**Page images and extracted text:**
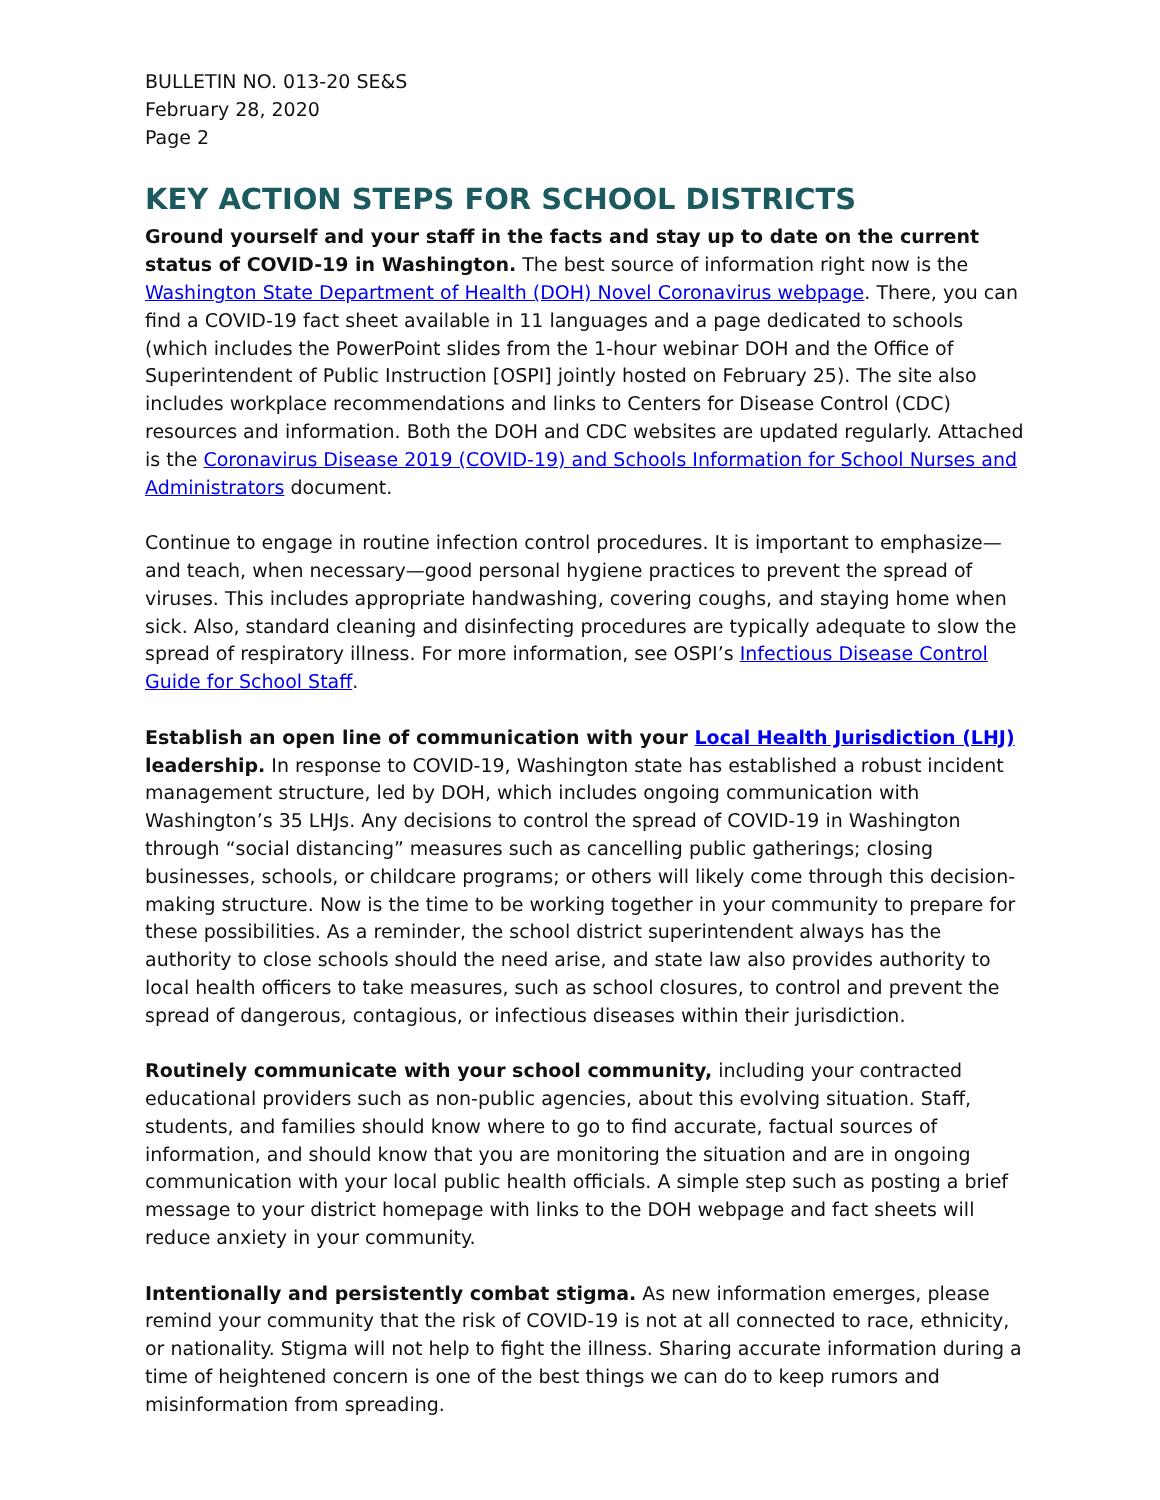BULLETIN NO. 013-20 SE&S
February 28, 2020
Page 2
KEY ACTION STEPS FOR SCHOOL DISTRICTS
Ground yourself and your staff in the facts and stay up to date on the current status of COVID-19 in Washington. The best source of information right now is the Washington State Department of Health (DOH) Novel Coronavirus webpage. There, you can find a COVID-19 fact sheet available in 11 languages and a page dedicated to schools (which includes the PowerPoint slides from the 1-hour webinar DOH and the Office of Superintendent of Public Instruction [OSPI] jointly hosted on February 25). The site also includes workplace recommendations and links to Centers for Disease Control (CDC) resources and information. Both the DOH and CDC websites are updated regularly. Attached is the Coronavirus Disease 2019 (COVID-19) and Schools Information for School Nurses and Administrators document.
Continue to engage in routine infection control procedures. It is important to emphasize—and teach, when necessary—good personal hygiene practices to prevent the spread of viruses. This includes appropriate handwashing, covering coughs, and staying home when sick. Also, standard cleaning and disinfecting procedures are typically adequate to slow the spread of respiratory illness. For more information, see OSPI’s Infectious Disease Control Guide for School Staff.
Establish an open line of communication with your Local Health Jurisdiction (LHJ) leadership. In response to COVID-19, Washington state has established a robust incident management structure, led by DOH, which includes ongoing communication with Washington’s 35 LHJs. Any decisions to control the spread of COVID-19 in Washington through “social distancing” measures such as cancelling public gatherings; closing businesses, schools, or childcare programs; or others will likely come through this decision-making structure. Now is the time to be working together in your community to prepare for these possibilities. As a reminder, the school district superintendent always has the authority to close schools should the need arise, and state law also provides authority to local health officers to take measures, such as school closures, to control and prevent the spread of dangerous, contagious, or infectious diseases within their jurisdiction.
Routinely communicate with your school community, including your contracted educational providers such as non-public agencies, about this evolving situation. Staff, students, and families should know where to go to find accurate, factual sources of information, and should know that you are monitoring the situation and are in ongoing communication with your local public health officials. A simple step such as posting a brief message to your district homepage with links to the DOH webpage and fact sheets will reduce anxiety in your community.
Intentionally and persistently combat stigma. As new information emerges, please remind your community that the risk of COVID-19 is not at all connected to race, ethnicity, or nationality. Stigma will not help to fight the illness. Sharing accurate information during a time of heightened concern is one of the best things we can do to keep rumors and misinformation from spreading.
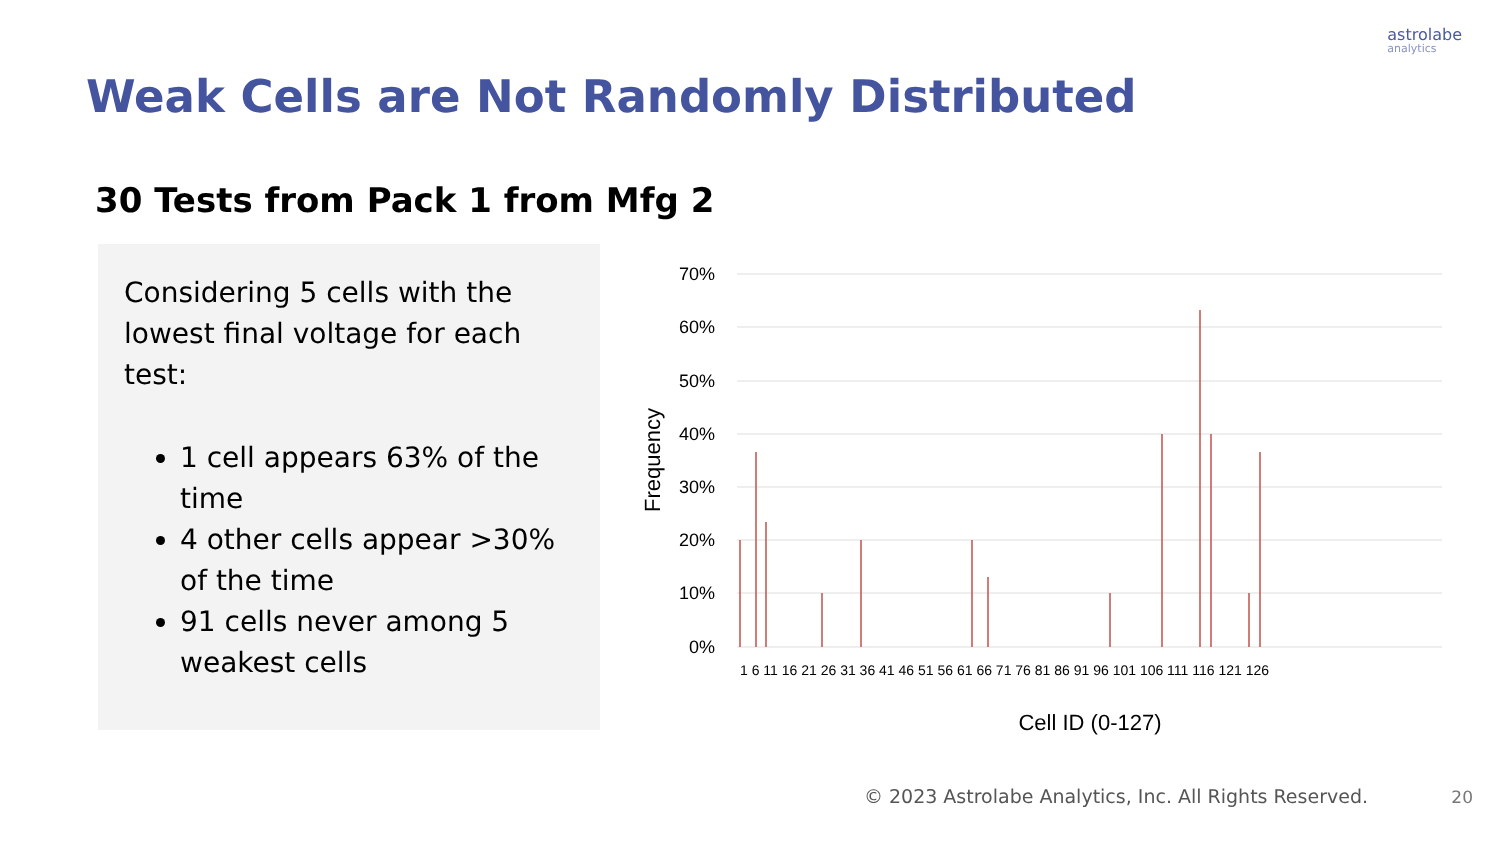astrolabe
analytics
Weak Cells are Not Randomly Distributed
30 Tests from Pack 1 from Mfg 2
Considering 5 cells with the lowest final voltage for each test:
1 cell appears 63% of the time
4 other cells appear >30% of the time
91 cells never among 5 weakest cells
70%
60%
50%
40%
30%
20%
10%
0%
Frequency
Cell ID (0-127)
1 6 11 16 21 26 31 36 41 46 51 56 61 66 71 76 81 86 91 96 101 106 111 116 121 126
© 2023 Astrolabe Analytics, Inc. All Rights Reserved.
20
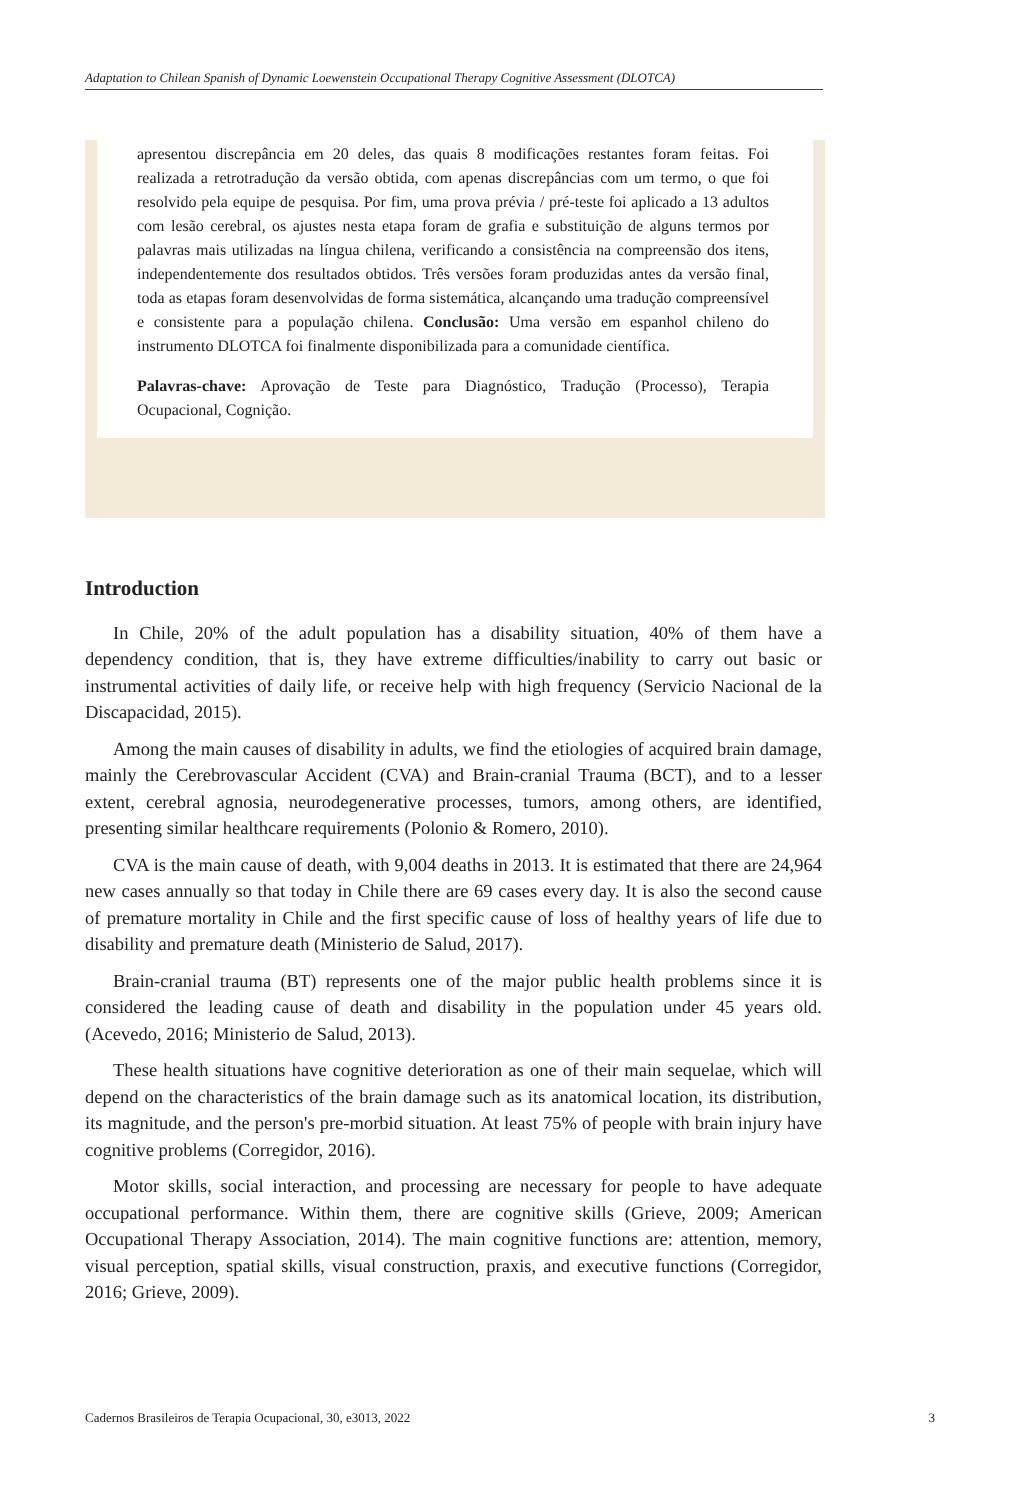Adaptation to Chilean Spanish of Dynamic Loewenstein Occupational Therapy Cognitive Assessment (DLOTCA)
apresentou discrepância em 20 deles, das quais 8 modificações restantes foram feitas. Foi realizada a retrotradução da versão obtida, com apenas discrepâncias com um termo, o que foi resolvido pela equipe de pesquisa. Por fim, uma prova prévia / pré-teste foi aplicado a 13 adultos com lesão cerebral, os ajustes nesta etapa foram de grafia e substituição de alguns termos por palavras mais utilizadas na língua chilena, verificando a consistência na compreensão dos itens, independentemente dos resultados obtidos. Três versões foram produzidas antes da versão final, toda as etapas foram desenvolvidas de forma sistemática, alcançando uma tradução compreensível e consistente para a população chilena. Conclusão: Uma versão em espanhol chileno do instrumento DLOTCA foi finalmente disponibilizada para a comunidade científica.
Palavras-chave: Aprovação de Teste para Diagnóstico, Tradução (Processo), Terapia Ocupacional, Cognição.
Introduction
In Chile, 20% of the adult population has a disability situation, 40% of them have a dependency condition, that is, they have extreme difficulties/inability to carry out basic or instrumental activities of daily life, or receive help with high frequency (Servicio Nacional de la Discapacidad, 2015).
Among the main causes of disability in adults, we find the etiologies of acquired brain damage, mainly the Cerebrovascular Accident (CVA) and Brain-cranial Trauma (BCT), and to a lesser extent, cerebral agnosia, neurodegenerative processes, tumors, among others, are identified, presenting similar healthcare requirements (Polonio & Romero, 2010).
CVA is the main cause of death, with 9,004 deaths in 2013. It is estimated that there are 24,964 new cases annually so that today in Chile there are 69 cases every day. It is also the second cause of premature mortality in Chile and the first specific cause of loss of healthy years of life due to disability and premature death (Ministerio de Salud, 2017).
Brain-cranial trauma (BT) represents one of the major public health problems since it is considered the leading cause of death and disability in the population under 45 years old. (Acevedo, 2016; Ministerio de Salud, 2013).
These health situations have cognitive deterioration as one of their main sequelae, which will depend on the characteristics of the brain damage such as its anatomical location, its distribution, its magnitude, and the person's pre-morbid situation. At least 75% of people with brain injury have cognitive problems (Corregidor, 2016).
Motor skills, social interaction, and processing are necessary for people to have adequate occupational performance. Within them, there are cognitive skills (Grieve, 2009; American Occupational Therapy Association, 2014). The main cognitive functions are: attention, memory, visual perception, spatial skills, visual construction, praxis, and executive functions (Corregidor, 2016; Grieve, 2009).
Cadernos Brasileiros de Terapia Ocupacional, 30, e3013, 2022 3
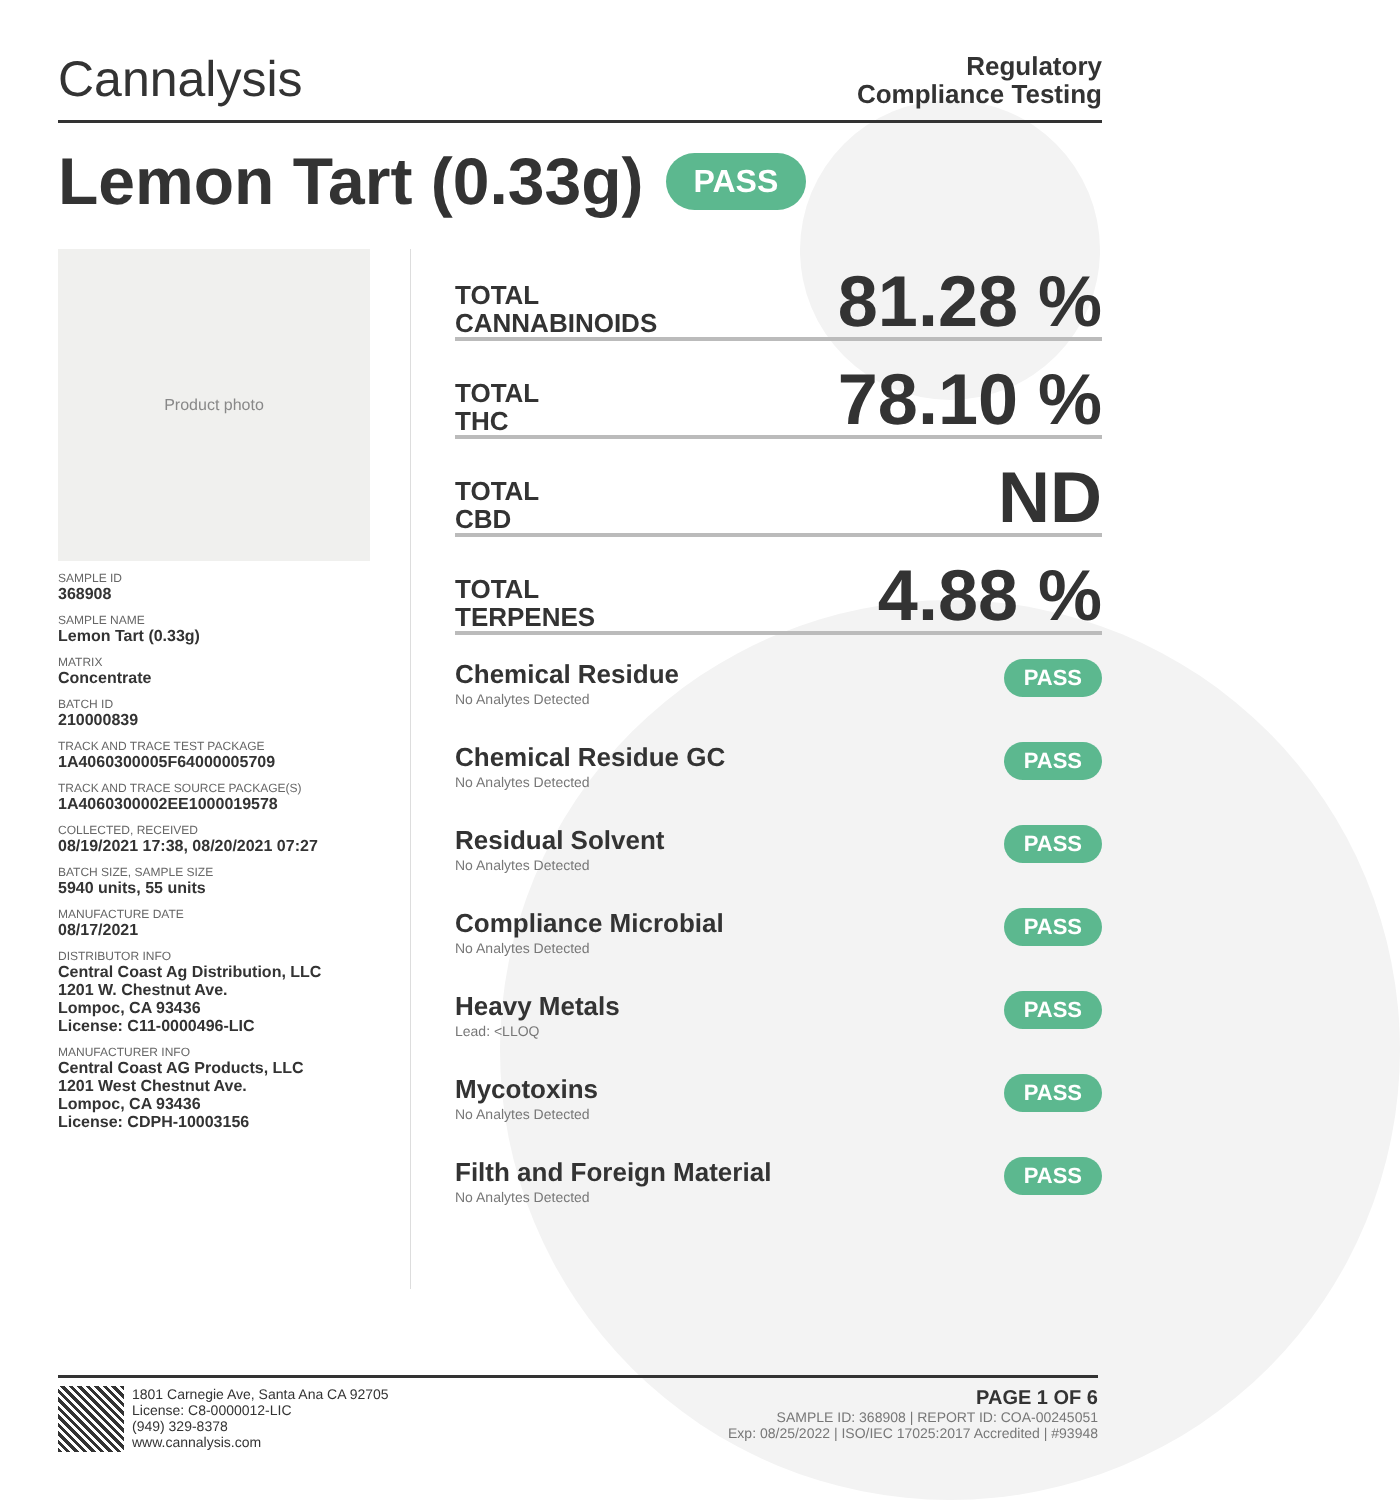Cannalysis
Regulatory
Compliance Testing
Lemon Tart (0.33g) PASS
Product photo
SAMPLE ID
368908
SAMPLE NAME
Lemon Tart (0.33g)
MATRIX
Concentrate
BATCH ID
210000839
TRACK AND TRACE TEST PACKAGE
1A4060300005F64000005709
TRACK AND TRACE SOURCE PACKAGE(S)
1A4060300002EE1000019578
COLLECTED, RECEIVED
08/19/2021 17:38, 08/20/2021 07:27
BATCH SIZE, SAMPLE SIZE
5940 units, 55 units
MANUFACTURE DATE
08/17/2021
DISTRIBUTOR INFO
Central Coast Ag Distribution, LLC
1201 W. Chestnut Ave.
Lompoc, CA 93436
License: C11-0000496-LIC
MANUFACTURER INFO
Central Coast AG Products, LLC
1201 West Chestnut Ave.
Lompoc, CA 93436
License: CDPH-10003156
TOTAL
CANNABINOIDS
81.28 %
TOTAL
THC
78.10 %
TOTAL
CBD
ND
TOTAL
TERPENES
4.88 %
Chemical Residue
No Analytes Detected
PASS
Chemical Residue GC
No Analytes Detected
PASS
Residual Solvent
No Analytes Detected
PASS
Compliance Microbial
No Analytes Detected
PASS
Heavy Metals
Lead: <LLOQ
PASS
Mycotoxins
No Analytes Detected
PASS
Filth and Foreign Material
No Analytes Detected
PASS
1801 Carnegie Ave, Santa Ana CA 92705
License: C8-0000012-LIC
(949) 329-8378
www.cannalysis.com
PAGE 1 OF 6
SAMPLE ID: 368908 | REPORT ID: COA-00245051
Exp: 08/25/2022 | ISO/IEC 17025:2017 Accredited | #93948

**Instructions for the task:** Within the entries above, find the string "problems" and return each line that holds it.

**Output:**
Brain-cranial trauma (BT) represents one of the major public health problems since it is considered the leading cause of death and disability in the population under 45 years old. (Acevedo, 2016; Ministerio de Salud, 2013).
These health situations have cognitive deterioration as one of their main sequelae, which will depend on the characteristics of the brain damage such as its anatomical location, its distribution, its magnitude, and the person's pre-morbid situation. At least 75% of people with brain injury have cognitive problems (Corregidor, 2016).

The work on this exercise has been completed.